Grant, as always, seems to be playing a variation on his own screen persona, affable, charming, everyone wants to have this easy way with life as did Cary Grant.  His Dudley never speaks or proselytizes and he never seems to give actual guidance.  He waves his hand elegantly and makes some magic happen to get the disagreeable jobs done, so he is free to do what angels do best.  He makes others think they come up with the great idea to do some good.  His charm is evident immediately as he affects every single female he crosses paths with, not only Julia, but Elsa Lanchester (Mathilda), Sara Hayden (Miss Cassaway), a women in a hat shop, 3 old gossipy biddies in Michele's restaurant (I always ask, since he carries no money, who pays for the lunch and drinks?), Agnes Hamilton (played by the luminous Gladys Cooper), and finally, Henry and Julia's daughter Debbie. 
Dudley tells Debbie a story

Other than the impressed and surprised Regis Toomey as Mr. Miller, and the cabbie Sylvester (James Gleason), the menfolk in the film are far less impressed with Dudley's charms.  Henry who knows Dudley is an angel, he cannot express it.  The skeptic Professor Wuthridge (Monty Wooley) is the other voice of reason who knows something is not quite right from the begining.  Dudley is not of this place and time but he cannot put his finger on it.  Wuthridge is also touched by inspiration when Dudley explains the meaning of his useless old Roman coin.  A miracle, to be sure, he's gotten the Professor to actually start working on his long promised history of ancient Rome.

James Gleason is a free soul, a philosophical cab driver (a cliché in itself) who shows he is more joie de vivre than cynical man.  Gladys Cooper is typecast as a straight-laced and determined rich widow who melts into quivering jelly within 5 minutes of meeting Dudley (who would not I ask you?)

The film is a series of vignettes, all woven together with threads of gold.  Is it sentimental?  Yes.  Is it sappy? Perhaps.  Is it a delightful confection with jus a tiny bit of a message?  Yes.

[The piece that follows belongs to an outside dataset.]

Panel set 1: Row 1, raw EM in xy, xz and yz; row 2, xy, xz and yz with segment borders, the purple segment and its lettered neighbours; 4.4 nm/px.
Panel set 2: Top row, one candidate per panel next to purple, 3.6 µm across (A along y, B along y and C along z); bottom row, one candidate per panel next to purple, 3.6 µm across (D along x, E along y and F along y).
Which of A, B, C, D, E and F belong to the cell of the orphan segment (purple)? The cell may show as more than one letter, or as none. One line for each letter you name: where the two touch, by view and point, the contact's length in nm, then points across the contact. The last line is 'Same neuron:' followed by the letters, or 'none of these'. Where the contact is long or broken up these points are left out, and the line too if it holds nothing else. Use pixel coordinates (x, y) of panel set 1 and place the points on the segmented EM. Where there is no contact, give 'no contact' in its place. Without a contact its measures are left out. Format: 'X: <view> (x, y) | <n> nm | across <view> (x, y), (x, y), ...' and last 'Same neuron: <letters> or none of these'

The religiosity is minimal and is saved the visit to St. Timothy's (Henry's old parish church) with the welcome musical interlude by the Mitchell Boychoir and for the very end when Henry who whether he liked it or not had been guided as he wished.  His heart has been opened, his faith and marriage restored and the film concludes with every story neatly wrapped in a Christmas bundle with the sermon that Dudley has re-written for him.
David Niven reading out the Christmas Eve sermon
Tonight I want to tell you the story of an empty stocking.

Once upon a midnight clear, there was a child's cry, a blazing star hung over a stable, and wise men came with birthday gifts. We haven't forgotten that night down the centuries.
We celebrate it with stars on Christmas trees, with the sound of bells, and with gifts.

But especially with gifts. You give me a book, I give you a tie. Aunt Martha has always wanted an orange squeezer and Uncle Henry can do with a new pipe. For we forget nobody, adult or child. All the stockings are filled, all that is, except one. And we have even forgotten to hang it up. The stocking for the child born in a manger. Its his birthday we're celebrating. Don't let us ever forget that.

Let us ask ourselves what He would wish for most. And then, let each put in his share, loving kindness, warm hearts, and a stretched out hand of tolerance. All the shinning gifts that make peace on earth.

The takeaway for me every time, is the last line, "Let us ask ourselves what He would wish for most. And then, let each put in his share, loving kindness, warm hearts, and a stretched out hand of tolerance. All the shinning gifts that make peace on earth."

We need this message more than ever in 2018 and beyond.  Underneath, we are all the same, we all live on the same planet.  Since 2017 was so difficult for so many and for so many reasons, I will endeavor to remember this for 2018. 

I love this film (and I hope you love it too).  I will watch it again before Christmas day and broadcast out good wishes to all. 


Hans said…
Beautiful film and a well written article. Thank you. I seem to remember that one of the boys skating on the pond was played by the same child actor who played young George Bailey in "Wonderful Life".